Se tivesse de definir IGOR talvez seria um híbrido de Cherry Bomb e Flower Boy, mas comparações nunca são justas. A narrativa é diferente e Tyler também está diferente. Talvez o que falte neste disco sejam respostas. É inconclusivo e não tão assertivo como os restantes.

Segue-se I THINK e reparamos que o experimentalismo do rapper afinal dá frutos fresquinhos. As músicas são mais suas e menos de quem as ouve, resultando num som menos acessível a quem esperava outro Flower Boy. Os sons de veraneio prosseguem, no entanto, com A BOY IS A GUN, onde os back vocals demonstram maior presença e impacto.

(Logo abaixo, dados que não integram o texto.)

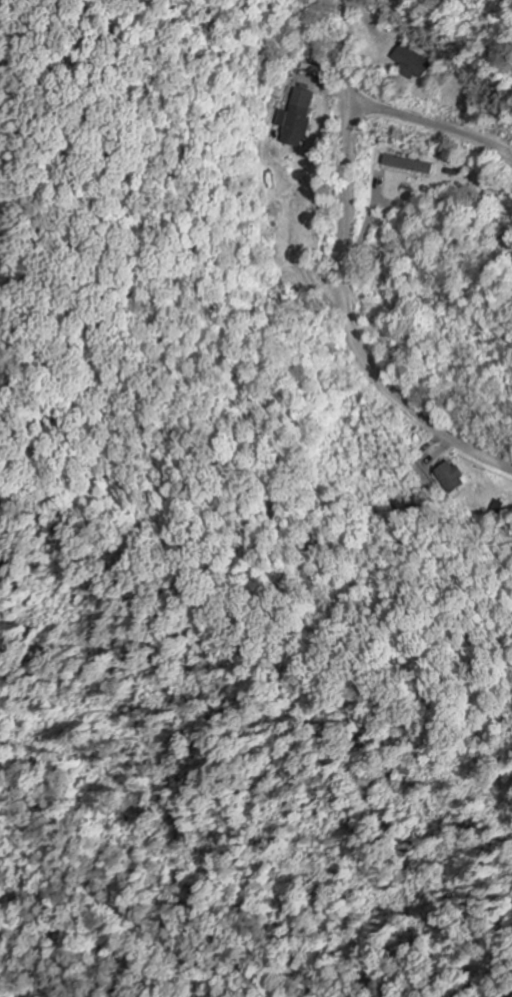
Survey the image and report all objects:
building: (412, 64)
building: (298, 119)
road: (430, 125)
building: (410, 165)
building: (422, 177)
road: (341, 275)
building: (451, 479)

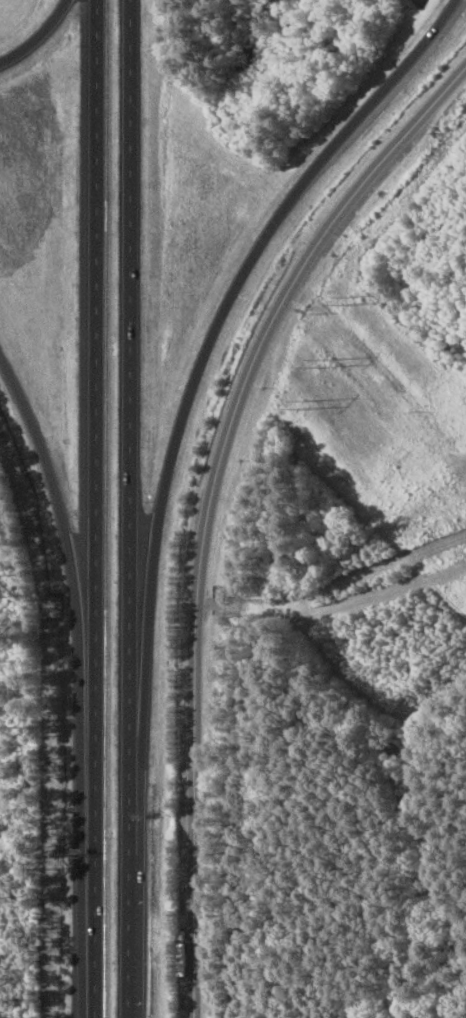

RUNNING OUT OF TIME chega de forma mais nostálgica e com a voz high pitched do artista em destaque. Enfim, é Tyler, The Creator na sua melhor forma a solidificar as suas ideias mais lunáticas.

Mas é esta singularidade que o norte-americano consegue impor em qualquer trabalho que faz. IGOR é um sincero break-up album que arranca os suspiros mais profundos do coração de Tyler. NEW MAGIC WAND demonstra esta confusão de emoções onde a escuridão dos synths mais tarde dá lugar à ligeireza e calma a que nos habituou. Kanye West puxa os cordelinhos a PUPPET e que duo maravilha que eles fazem.

O surrealismo volta com WHAT’S GOOD e somos apanhados constantemente de surpresa com as mudanças de ritmo no meio das músicas. Realmente esse coração está confuso, Tyler. GONE, GONE / THANK YOU inicia a descida para o fim, apesar de nunca realmente terminar. Contudo nota-se que ele se começa a conformar com a sua situação e a paz volta a instalar-se. I DON’T LOVE YOU ANYMORE resulta com a simplicidade de Tyler a cuspir todos os seus sentimentos, mas tudo culmina com ARE WE STILL FRIENDS?. É um (semi) final em grande onde podemos repousar depois de 40 minutos de ebulição criativa.

Isto é Tyler, The Creator em mutação pronto para a sua próxima aventura sónica e amorosa até. Embora ainda seja reconhecível, verifica-se o shift e a suspensão em que este disco nos deixa. Mas tal não é mau, é apenas uma evolução. IGOR veio para dar continuidade ao seu enorme legado.